Il giorno di Santa Barbara, patrona dei minatori, alla presenza del Ministro dei Lavori Pubblici on. Di Crollalanza e del Direttore dei Lavori ing. Marone, cade l'ultimo diaframma di roccia che impedisce la comunicazione tra i versanti toscano ed emiliano della grande galleria dell'Appennino.
Questa imponente opera, che ha contemplato uno scavo a forza di braccia (con "picco e pala") di oltre 18 chilometri, si trova tra le stazioni di San Benedetto Val di Sambro e di Vernio-Montepiano sulla linea ferroviaria Direttissima, destinata a collegare nel modo più conveniente il nord e il centro Italia attaverso Bologna e Firenze.

Lungo il percorso di 96 chilometri a doppio binario, che valica l'Appennino a soli 322 metri s.l.m. (contro il 615 metri della Ferrovia Porrettana), sono state scavate sette gallerie e sono ubicate sette stazioni, a una distanza di circa 10 chilometri l'una dall'altra.
Una vera e propria stazione, detta delle Precedenze, è costruita anche all'interno della galleria. Per lo scavo, in tutto il tunnel principale, è adottato il sistema di attacco belga, con due cunicoli di avanzamento, uno al piano della piattaforma e l'altro, più arretrato, alla sommità della calotta.
Dal cunicolo superiore il materiale di scavo è scaricato attraverso dei "fornelli" (fori di comunicazione praticati ogni cinque metri di avanzamento), sui vagoni spinti sul fondo del cunicolo inferiore.

Le pareti dei cunicoli sono puntellate con legname e centine di ferro e sostenute da blocchetti di pietra provenienti da cave delle vicinanze. Uomini e materiali vengono condotti all'interno della galleria da speciali locomotive ad aria compressa.
La costruzione, iniziata nel 1920, ha incontrato enormi difficoltà dovute alla natura del terreno, alla presenza di gas e infiltrazioni d'acqua. Le esplosioni di gas hanno provocato incendi enormi, come quello del 3 agosto 1928 che ha sospeso l'avanzamento per quasi sei mesi, mentre il 4 novembre 1927 una colossale fuoriuscita d'acqua ha prodotto l'allagamento di tutti i cantieri.

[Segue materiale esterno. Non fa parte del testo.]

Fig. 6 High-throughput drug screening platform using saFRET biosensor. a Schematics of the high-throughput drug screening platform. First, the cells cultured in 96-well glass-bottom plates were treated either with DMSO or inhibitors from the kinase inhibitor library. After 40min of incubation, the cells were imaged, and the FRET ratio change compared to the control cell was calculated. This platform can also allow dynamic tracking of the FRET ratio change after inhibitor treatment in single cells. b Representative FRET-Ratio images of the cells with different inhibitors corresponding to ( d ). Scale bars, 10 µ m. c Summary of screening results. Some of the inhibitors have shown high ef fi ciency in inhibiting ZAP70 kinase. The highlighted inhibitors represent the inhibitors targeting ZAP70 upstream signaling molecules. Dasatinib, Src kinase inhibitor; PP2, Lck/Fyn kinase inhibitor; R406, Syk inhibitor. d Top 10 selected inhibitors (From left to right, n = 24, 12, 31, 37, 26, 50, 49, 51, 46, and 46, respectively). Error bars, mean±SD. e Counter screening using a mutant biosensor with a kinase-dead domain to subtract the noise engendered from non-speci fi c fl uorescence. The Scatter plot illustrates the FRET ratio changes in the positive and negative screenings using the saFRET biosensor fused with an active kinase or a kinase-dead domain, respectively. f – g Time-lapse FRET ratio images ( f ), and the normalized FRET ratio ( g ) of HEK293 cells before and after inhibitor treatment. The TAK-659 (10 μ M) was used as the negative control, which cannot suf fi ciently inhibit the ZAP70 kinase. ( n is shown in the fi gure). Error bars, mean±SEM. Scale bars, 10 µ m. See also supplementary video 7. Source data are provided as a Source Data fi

Gli operai della Direttissima, provenienti dai paesi dell'Appennino, ma anche da altre regioni, lavorano in tre turni massacranti di otto ore, anche la domenica e senza pause previste.
Quelli delle squadre di "avanzamento", più esposti a incidenti, devono preparare i buchi per le mine, piazzare le cariche e farle brillare, sgomberare infine il materiale di scavo.
Sono aiutati da manovali giovanissimi, i "boccia", al lavoro in galleria dai 15 anni di età. A volte i minatori non fanno a tempo a proteggersi dallo scoppio di mine "gravide", cioè inesplose, come nel tragico incidente del 14 ottobre 1923, in cui perdono la vita sette uomini e oltre 20 rimangono feriti.

Il lavoro di appositi addetti allo sgombero dei rifiuti umani ha evitato nella Direttissima il tragico tributo di vittime della galleria del Gottardo, dove migliaia di operai sono morti per l'anchilostomiosi, una malattia intestinale dovuta alle precarie condizioni igieniche dei pozzi di scavo.
In compenso centinaia di invalidi e di morti provocheranno nel tempo la silicosi e altre malattie professionali contratte per l'inalazione di polvere e gas tossici. All'interno dei tunnel di scavo sono spesso insopportabili anche l'umidità e il calore, fino a 50-60 gradi: tra i minatori sono frequenti malori e perdita di sensi. Le protezioni contro gli agenti atmosferici sono limitate a una mantella cerata, che secondo le testimonianze degli operai, non è sufficiente a trattenere l'acqua e a un fazzoletto premuto sulla bocca. Non sono forniti caschi o maschere.

Non è prevista la mutua per infortuni e malattie.
Solo le invalidità permanenti sono compensate da una magra buonuscita. La linea Direttissima sarà inaugurata ufficialmente dal Re il 22 aprile 1934.